His condition worsened, and it took a civilian doctor to realize that he had scarlet fever. Icky was quarantined. Ike took up a spot on the other side of the glass, talking to his son, comforting him but unable to hold or touch him. Scarlet fever turned to meningitis. Late one night, while Mamie teetered on the edge of pneumonia, Ike was allowed past the glass to hold his boy one more time. Icky died in his father’s embrace. Ike never quite recovered. He and Mamie had difficulty sleeping, and Ike withdrew into his grief. On January 2 every year thereafter, he sent Mamie yellow roses. Icky loved yellow.
Nearly half a century later, as he reflected on a career filled with accomplishment and the crushingly serious duty of sending soldiers to their deaths, Ike described the loss of his son as “the greatest disappointment and disaster in my life.” Even at the vantage of so many years and such ranging experience, he added: “Today when I think of it, even now as I write it, the keenness of our loss comes back to me as fresh and terrible as it was in that long dark day soon after Christmas, 1920.”
Icky’s death was the most tragic moment in Ike and Mamie’s long marriage; it changed them both and for a time introduced a reserve between them. It was not, however, the only crisis they endured as a couple. They both struggled with their health: Mamie battled heart problems from her youth, as well as shaky balance brought on by an inner-ear affliction; Ike picked up an intestinal disorder that would flare up periodically over the years, sometimes causing nearly unbearable pain. Their marriage came closest to failing in the early 1920s, when Mamie left Ike for a time—driven from him by the hardships of a tropical posting and his devotion to duty, sometimes at the expense of his wife. And it was tested again twenty years after that, when Ike’s affections for his wartime driver wounded Mamie.
The latter episode is the best-known friction in the Eisenhower marriage, one exhaustively, if delicately, examined in their lifetimes. It began with World War II raging, a time of nearly unimaginable pressure on Eisenhower as he assembled, trained, and planned for the moment that would chart the course of liberty and the future of his country, as well as the millions of lives placed at his disposal. Under the circumstances, one might be inclined to forgive him indiscretions; one might excuse an affair by a man so far from home, so immersed in the fate of his men and their cause. What we do not know, even these many decades later, is whether the rumors, gossip, and reports of his affection for his wartime driver, the strikingly beautiful Kay Summersby, were merely titillating innuendo or correctly recorded a betrayal of Mamie.
Summersby herself left conflicting accounts. She wrote one memoir soon after the war that Eisenhower and those close to him eyed nervously. It was fond and appreciative but in no way suggested a romantic relationship. Years later, after Eisenhower had died, Summersby wrote a second memoir; in it, she described, albeit in somewhat modest terms, a physical affair. Aides from the war years vehemently contested Summersby’s account. It troubled Mamie, but she willfully declined to entertain the possibility that her husband had been unfaithful to her.

**Your task:** According to the Eisenhower excerpt, what did Ike send Mamie on January 2 every year after Icky died?

Stored records:

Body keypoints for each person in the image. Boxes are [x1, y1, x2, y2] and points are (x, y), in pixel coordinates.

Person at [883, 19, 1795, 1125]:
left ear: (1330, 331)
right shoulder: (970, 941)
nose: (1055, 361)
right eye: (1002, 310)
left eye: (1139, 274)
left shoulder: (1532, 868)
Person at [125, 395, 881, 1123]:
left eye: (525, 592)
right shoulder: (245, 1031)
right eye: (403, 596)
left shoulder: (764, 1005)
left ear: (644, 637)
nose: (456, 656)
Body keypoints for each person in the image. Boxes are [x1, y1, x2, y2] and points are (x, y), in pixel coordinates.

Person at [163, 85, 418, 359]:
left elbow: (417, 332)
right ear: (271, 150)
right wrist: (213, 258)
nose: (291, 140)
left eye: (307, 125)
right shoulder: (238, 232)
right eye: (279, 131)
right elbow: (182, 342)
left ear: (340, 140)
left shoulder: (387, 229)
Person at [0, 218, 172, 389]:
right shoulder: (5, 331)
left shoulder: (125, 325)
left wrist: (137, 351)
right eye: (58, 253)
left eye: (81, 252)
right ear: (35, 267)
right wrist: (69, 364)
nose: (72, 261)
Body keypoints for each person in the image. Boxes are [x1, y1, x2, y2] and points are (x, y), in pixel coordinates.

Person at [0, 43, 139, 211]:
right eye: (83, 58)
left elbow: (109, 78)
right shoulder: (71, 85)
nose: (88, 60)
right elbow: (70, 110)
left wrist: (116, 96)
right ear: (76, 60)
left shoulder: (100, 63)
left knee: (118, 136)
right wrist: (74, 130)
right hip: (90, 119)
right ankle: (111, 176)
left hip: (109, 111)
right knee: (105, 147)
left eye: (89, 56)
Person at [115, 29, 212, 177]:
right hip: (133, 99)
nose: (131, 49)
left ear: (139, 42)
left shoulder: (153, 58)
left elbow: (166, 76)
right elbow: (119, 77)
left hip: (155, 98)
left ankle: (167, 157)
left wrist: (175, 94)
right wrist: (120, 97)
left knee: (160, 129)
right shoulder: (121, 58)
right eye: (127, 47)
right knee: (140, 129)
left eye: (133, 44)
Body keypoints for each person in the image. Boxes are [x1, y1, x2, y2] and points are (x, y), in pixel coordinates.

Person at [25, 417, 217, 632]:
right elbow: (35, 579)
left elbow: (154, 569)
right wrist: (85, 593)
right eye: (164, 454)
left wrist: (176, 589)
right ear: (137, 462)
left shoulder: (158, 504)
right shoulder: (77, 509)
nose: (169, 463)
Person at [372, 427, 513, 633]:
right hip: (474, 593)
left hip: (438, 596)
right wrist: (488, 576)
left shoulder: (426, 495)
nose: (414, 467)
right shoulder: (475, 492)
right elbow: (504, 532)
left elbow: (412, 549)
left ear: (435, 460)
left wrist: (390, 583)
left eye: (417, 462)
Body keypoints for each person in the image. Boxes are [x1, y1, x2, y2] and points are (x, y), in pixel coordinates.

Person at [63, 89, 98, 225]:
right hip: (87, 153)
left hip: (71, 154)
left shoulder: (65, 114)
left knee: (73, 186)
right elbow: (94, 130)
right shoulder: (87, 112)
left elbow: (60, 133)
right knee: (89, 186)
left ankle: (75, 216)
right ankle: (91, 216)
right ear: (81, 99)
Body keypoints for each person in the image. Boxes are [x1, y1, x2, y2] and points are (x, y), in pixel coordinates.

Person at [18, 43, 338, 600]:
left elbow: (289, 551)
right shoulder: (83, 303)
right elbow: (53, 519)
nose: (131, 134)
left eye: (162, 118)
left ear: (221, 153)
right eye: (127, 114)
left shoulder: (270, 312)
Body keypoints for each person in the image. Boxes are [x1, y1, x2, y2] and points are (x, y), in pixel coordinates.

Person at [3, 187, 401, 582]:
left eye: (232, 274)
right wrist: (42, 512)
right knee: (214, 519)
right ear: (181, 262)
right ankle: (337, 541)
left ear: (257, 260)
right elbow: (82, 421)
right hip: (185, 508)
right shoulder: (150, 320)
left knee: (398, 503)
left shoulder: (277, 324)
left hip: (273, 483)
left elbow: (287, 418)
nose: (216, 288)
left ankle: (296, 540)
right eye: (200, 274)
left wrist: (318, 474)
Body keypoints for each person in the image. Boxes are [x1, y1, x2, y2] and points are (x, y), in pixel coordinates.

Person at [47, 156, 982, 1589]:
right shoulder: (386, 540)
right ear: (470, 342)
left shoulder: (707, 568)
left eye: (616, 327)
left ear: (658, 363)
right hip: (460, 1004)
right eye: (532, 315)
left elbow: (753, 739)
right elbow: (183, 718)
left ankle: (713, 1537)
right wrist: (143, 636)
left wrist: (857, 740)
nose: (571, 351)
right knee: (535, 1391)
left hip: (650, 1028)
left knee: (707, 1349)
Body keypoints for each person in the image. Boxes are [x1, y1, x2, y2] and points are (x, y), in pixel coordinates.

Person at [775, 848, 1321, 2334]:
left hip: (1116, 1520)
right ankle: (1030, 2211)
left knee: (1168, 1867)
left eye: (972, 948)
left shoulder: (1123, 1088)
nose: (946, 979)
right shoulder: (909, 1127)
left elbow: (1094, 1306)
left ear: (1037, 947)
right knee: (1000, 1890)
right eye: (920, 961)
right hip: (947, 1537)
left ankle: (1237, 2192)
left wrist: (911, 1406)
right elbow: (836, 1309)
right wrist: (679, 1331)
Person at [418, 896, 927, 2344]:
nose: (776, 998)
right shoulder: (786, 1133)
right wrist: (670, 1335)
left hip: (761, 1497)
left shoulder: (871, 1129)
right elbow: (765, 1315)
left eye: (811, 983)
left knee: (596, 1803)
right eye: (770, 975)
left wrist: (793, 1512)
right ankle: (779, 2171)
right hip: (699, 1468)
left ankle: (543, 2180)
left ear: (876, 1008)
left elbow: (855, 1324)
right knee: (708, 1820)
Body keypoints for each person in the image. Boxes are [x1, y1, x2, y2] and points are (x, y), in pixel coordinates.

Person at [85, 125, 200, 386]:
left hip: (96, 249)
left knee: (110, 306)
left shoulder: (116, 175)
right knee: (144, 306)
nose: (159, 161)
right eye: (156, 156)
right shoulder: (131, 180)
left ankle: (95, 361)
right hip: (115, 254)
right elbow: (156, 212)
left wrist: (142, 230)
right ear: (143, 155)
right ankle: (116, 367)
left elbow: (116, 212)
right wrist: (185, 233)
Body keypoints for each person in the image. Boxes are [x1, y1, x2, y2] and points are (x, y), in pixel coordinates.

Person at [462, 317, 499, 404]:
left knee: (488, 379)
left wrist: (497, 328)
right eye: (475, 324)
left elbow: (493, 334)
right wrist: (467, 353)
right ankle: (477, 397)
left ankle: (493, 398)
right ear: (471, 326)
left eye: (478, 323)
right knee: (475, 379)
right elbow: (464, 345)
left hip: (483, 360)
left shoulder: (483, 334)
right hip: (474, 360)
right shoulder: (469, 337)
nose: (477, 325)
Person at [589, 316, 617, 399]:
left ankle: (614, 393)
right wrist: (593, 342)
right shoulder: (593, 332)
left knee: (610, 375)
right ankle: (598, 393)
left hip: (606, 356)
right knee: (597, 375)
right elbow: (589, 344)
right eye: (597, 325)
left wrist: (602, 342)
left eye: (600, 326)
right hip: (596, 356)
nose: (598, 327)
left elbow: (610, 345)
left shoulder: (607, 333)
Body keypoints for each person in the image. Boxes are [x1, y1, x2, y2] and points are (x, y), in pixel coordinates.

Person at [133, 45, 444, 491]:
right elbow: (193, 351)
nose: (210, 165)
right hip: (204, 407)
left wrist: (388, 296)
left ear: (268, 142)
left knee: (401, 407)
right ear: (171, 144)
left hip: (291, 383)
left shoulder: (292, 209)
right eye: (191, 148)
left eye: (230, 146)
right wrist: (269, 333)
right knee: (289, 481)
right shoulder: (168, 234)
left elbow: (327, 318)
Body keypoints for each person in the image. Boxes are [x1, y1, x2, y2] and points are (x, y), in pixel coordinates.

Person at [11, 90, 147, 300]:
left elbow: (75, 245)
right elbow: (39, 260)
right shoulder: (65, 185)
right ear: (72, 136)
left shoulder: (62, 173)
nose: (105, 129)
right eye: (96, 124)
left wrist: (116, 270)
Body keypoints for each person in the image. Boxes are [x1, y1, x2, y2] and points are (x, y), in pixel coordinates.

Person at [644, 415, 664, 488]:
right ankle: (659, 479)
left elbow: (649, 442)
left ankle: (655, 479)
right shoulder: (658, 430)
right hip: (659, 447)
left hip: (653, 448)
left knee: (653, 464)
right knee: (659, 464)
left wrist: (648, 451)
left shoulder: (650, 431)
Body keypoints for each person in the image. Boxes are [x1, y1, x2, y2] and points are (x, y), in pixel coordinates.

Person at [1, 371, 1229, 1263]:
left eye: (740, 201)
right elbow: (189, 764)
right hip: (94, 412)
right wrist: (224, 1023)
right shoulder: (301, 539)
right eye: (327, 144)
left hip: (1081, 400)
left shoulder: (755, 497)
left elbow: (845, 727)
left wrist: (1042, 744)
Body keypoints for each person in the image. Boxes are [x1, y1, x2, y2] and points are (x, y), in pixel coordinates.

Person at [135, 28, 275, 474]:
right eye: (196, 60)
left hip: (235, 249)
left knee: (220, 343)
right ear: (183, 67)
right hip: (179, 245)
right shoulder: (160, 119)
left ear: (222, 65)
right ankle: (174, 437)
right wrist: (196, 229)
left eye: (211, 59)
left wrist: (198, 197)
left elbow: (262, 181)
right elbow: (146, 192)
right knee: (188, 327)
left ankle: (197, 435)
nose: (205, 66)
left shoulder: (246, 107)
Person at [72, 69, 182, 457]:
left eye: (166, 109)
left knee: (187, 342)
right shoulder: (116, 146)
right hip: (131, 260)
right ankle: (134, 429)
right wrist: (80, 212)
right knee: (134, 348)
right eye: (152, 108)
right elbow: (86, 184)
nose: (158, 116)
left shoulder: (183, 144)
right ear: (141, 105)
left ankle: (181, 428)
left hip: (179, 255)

**Exercise output:** Yellow roses.